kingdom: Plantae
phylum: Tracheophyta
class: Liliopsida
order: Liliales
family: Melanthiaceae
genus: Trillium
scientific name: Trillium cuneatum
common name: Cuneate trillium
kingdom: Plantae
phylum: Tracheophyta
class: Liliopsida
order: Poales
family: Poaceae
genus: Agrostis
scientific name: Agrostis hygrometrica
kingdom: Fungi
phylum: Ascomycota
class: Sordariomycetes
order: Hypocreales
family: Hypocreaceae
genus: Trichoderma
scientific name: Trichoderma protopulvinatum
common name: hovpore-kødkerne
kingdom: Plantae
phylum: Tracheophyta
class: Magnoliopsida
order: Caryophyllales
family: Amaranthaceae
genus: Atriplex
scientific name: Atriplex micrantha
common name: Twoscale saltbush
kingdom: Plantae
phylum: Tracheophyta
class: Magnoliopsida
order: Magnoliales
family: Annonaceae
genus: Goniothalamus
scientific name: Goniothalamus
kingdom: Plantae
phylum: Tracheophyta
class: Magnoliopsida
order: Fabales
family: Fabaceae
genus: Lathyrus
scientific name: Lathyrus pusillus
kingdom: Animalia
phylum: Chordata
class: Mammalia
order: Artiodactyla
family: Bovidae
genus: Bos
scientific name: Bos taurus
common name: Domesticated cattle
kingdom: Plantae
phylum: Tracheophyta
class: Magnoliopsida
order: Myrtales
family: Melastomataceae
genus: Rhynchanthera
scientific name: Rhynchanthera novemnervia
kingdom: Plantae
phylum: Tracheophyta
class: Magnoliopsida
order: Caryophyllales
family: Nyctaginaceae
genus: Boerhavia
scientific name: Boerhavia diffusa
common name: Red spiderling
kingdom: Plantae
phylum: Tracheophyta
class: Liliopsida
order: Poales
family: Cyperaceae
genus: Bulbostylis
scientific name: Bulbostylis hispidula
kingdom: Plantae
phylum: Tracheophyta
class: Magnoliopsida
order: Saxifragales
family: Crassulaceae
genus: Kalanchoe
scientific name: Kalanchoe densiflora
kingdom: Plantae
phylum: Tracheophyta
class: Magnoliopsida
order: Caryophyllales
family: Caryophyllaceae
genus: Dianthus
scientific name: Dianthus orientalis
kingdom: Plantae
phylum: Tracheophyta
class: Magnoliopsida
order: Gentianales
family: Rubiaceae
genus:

What to work on:
Copy all the records again, putting "everyday name" in place of "common name" everywhere it appears and leaving everything else as it is.

Solved problem:
kingdom: Plantae
phylum: Tracheophyta
class: Liliopsida
order: Liliales
family: Melanthiaceae
genus: Trillium
scientific name: Trillium cuneatum
everyday name: Cuneate trillium
kingdom: Plantae
phylum: Tracheophyta
class: Liliopsida
order: Poales
family: Poaceae
genus: Agrostis
scientific name: Agrostis hygrometrica
kingdom: Fungi
phylum: Ascomycota
class: Sordariomycetes
order: Hypocreales
family: Hypocreaceae
genus: Trichoderma
scientific name: Trichoderma protopulvinatum
everyday name: hovpore-kødkerne
kingdom: Plantae
phylum: Tracheophyta
class: Magnoliopsida
order: Caryophyllales
family: Amaranthaceae
genus: Atriplex
scientific name: Atriplex micrantha
everyday name: Twoscale saltbush
kingdom: Plantae
phylum: Tracheophyta
class: Magnoliopsida
order: Magnoliales
family: Annonaceae
genus: Goniothalamus
scientific name: Goniothalamus
kingdom: Plantae
phylum: Tracheophyta
class: Magnoliopsida
order: Fabales
family: Fabaceae
genus: Lathyrus
scientific name: Lathyrus pusillus
kingdom: Animalia
phylum: Chordata
class: Mammalia
order: Artiodactyla
family: Bovidae
genus: Bos
scientific name: Bos taurus
everyday name: Domesticated cattle
kingdom: Plantae
phylum: Tracheophyta
class: Magnoliopsida
order: Myrtales
family: Melastomataceae
genus: Rhynchanthera
scientific name: Rhynchanthera novemnervia
kingdom: Plantae
phylum: Tracheophyta
class: Magnoliopsida
order: Caryophyllales
family: Nyctaginaceae
genus: Boerhavia
scientific name: Boerhavia diffusa
everyday name: Red spiderling
kingdom: Plantae
phylum: Tracheophyta
class: Liliopsida
order: Poales
family: Cyperaceae
genus: Bulbostylis
scientific name: Bulbostylis hispidula
kingdom: Plantae
phylum: Tracheophyta
class: Magnoliopsida
order: Saxifragales
family: Crassulaceae
genus: Kalanchoe
scientific name: Kalanchoe densiflora
kingdom: Plantae
phylum: Tracheophyta
class: Magnoliopsida
order: Caryophyllales
family: Caryophyllaceae
genus: Dianthus
scientific name: Dianthus orientalis
kingdom: Plantae
phylum: Tracheophyta
class: Magnoliopsida
order: Gentianales
family: Rubiaceae
genus:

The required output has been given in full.